* ЗАДАНИЯ ДЛЯ ВЫПОЛНЕНИЯ
1. Ответьте по отрывку о Троцком на три вопроса:
(a) При ком, по словам автора, был создан аппарат?
(b) Что заменило гильотину в «нашем термидоре»?
(c) Чьё высказывание о великих людях каждого периода приводит Троцкий?
2. Назовите, пожалуйста, всех людей, упомянутых в отрывке о Троцком по имени или фамилии.
3. Повторите дословно часть отрывка о Троцком между словами «Ничего демонического в этом» и «любопытное чтение, гарантирую.» включительно.

* ОТРЫВОК ДЛЯ ЧТЕНИЯ
■ ■ ■ ■ ■
Троцкий пишет: «Когда революционеры, руководившие завоеванием власти, начинают на известном этапе терять её, это само по себе означает упадок влияния определённых идей и настроений в правящем слое революции, или упадок революционных настроений в самих массах, или то и другое вместе… В самой стране происходили процессы, которые можно охватить общим именем реакции… У того слоя, который составлял аппарат власти, появились свои самодовлеющие цели, которым он стремился подчинить революцию».

Этот аппарат, созданный ещё при Ленине и Троцком, а не одним лишь злым гением Сталина, Лев Давидович называет «огромным, тяжеловесным, разнородным по составу, легко засасывающим среднего коммуниста».

Троцкий замечает, что французский «термидорианский заговор в конце XVIII века, подготовленный предшествующим ходом революции, разразился одним ударом и принял форму кровавой развязки. Наш термидор получил затяжной характер. Гильотину заменила, по крайней мере, до поры до времени, кляуза. Систематическая, организованная методом конвейера фальсификация прошлого стала орудием идейного перевооружения официальной партии… Эпоху эпигонов от эпохи Ленина отделяет не только идейная пропасть, но и законченный организационный переворот. Сталин — главное орудие этого переворота. Он одарён практическим смыслом, выдержкой и настойчивостью в преследовании поставленных целей. Политический его кругозор крайне узок. Теоретический уровень совершенно примитивен… И то, что он играет сейчас первую роль, характеризует не столько его, сколько переходный период политического сползания. Ещё Гельвеций сказал: «Каждый период имеет своих великих людей, а если их нет — он их выдумывает». Сталинизм это… работа безличного аппарата на спуске революции».

Ничего демонического в этом выводе не вижу. А вот логика есть. Соглашаться с ней или не соглашаться, другое дело. Но прежде чем ругать Троцкого, стоит для начала его работы хотя бы прочитать. То, что это будет любопытное чтение, гарантирую.
■ ■ ■ ■ ■
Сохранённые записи
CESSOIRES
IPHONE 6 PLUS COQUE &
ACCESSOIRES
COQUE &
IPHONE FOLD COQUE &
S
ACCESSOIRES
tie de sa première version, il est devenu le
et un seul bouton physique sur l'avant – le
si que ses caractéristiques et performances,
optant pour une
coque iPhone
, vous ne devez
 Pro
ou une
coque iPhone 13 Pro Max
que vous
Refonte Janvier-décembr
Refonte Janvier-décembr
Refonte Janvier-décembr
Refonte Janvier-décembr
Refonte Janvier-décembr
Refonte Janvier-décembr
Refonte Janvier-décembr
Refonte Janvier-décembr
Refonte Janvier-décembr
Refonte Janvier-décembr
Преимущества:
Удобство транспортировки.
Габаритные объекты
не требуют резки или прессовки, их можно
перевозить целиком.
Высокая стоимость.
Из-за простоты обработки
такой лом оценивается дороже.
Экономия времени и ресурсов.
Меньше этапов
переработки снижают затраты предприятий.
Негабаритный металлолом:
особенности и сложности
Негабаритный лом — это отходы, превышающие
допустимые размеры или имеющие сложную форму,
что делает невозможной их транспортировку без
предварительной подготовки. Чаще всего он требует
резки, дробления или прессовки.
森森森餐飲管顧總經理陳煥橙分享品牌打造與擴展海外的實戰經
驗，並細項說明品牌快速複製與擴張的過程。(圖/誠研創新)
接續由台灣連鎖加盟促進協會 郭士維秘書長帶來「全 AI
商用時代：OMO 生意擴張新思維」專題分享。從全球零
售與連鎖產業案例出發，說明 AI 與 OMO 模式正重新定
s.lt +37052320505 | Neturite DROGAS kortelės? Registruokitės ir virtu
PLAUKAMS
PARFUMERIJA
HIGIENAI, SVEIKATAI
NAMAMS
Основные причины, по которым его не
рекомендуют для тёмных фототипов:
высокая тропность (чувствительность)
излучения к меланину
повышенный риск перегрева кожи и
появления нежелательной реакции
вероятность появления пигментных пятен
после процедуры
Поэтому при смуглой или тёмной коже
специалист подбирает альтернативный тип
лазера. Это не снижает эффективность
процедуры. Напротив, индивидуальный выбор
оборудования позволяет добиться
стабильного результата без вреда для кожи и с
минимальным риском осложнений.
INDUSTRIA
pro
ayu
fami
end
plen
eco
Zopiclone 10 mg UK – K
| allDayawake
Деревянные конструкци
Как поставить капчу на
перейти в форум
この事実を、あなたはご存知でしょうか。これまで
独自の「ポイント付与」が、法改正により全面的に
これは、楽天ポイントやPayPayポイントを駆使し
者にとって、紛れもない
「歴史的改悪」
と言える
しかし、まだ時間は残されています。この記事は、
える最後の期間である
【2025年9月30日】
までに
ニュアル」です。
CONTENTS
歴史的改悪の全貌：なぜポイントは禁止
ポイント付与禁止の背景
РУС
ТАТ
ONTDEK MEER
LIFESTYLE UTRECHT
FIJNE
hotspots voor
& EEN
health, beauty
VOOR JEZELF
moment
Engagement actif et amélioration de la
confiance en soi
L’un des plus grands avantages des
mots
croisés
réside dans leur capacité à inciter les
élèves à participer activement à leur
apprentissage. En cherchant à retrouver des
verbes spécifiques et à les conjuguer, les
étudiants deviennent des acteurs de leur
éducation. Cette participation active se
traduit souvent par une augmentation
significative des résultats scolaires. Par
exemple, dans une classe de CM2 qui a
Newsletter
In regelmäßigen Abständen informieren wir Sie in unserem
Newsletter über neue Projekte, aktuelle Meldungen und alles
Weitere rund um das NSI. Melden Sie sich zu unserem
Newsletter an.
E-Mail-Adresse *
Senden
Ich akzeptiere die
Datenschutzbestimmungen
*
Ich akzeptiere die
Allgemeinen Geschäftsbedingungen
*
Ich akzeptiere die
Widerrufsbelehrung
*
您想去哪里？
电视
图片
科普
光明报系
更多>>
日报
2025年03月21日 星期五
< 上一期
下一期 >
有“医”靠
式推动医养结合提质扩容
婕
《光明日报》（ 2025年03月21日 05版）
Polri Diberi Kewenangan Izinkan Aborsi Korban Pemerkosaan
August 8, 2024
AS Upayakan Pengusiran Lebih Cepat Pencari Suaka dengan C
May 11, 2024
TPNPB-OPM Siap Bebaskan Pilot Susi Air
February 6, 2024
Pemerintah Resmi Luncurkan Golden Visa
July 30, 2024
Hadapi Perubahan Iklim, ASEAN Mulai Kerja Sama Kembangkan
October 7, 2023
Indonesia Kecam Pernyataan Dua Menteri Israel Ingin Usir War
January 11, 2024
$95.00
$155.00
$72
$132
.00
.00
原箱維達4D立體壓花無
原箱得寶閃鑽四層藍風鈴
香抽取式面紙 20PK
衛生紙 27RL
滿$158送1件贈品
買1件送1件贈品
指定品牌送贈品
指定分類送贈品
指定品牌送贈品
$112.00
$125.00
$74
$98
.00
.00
■ ■ ■ ■ ■
* ПИСЬМЕННЫЕ ОТВЕТЫ
1.
(a) Ещё при Ленине и Троцком.
(b) Кляуза.
(c) Гельвеция.

2. Троцкий (Лев Давидович), Ленин, Сталин, Гельвеций.

3.
Ничего демонического в этом выводе не вижу. А вот логика есть. Соглашаться с ней или не соглашаться, другое дело. Но прежде чем ругать Троцкого, стоит для начала его работы хотя бы прочитать. То, что это будет любопытное чтение, гарантирую.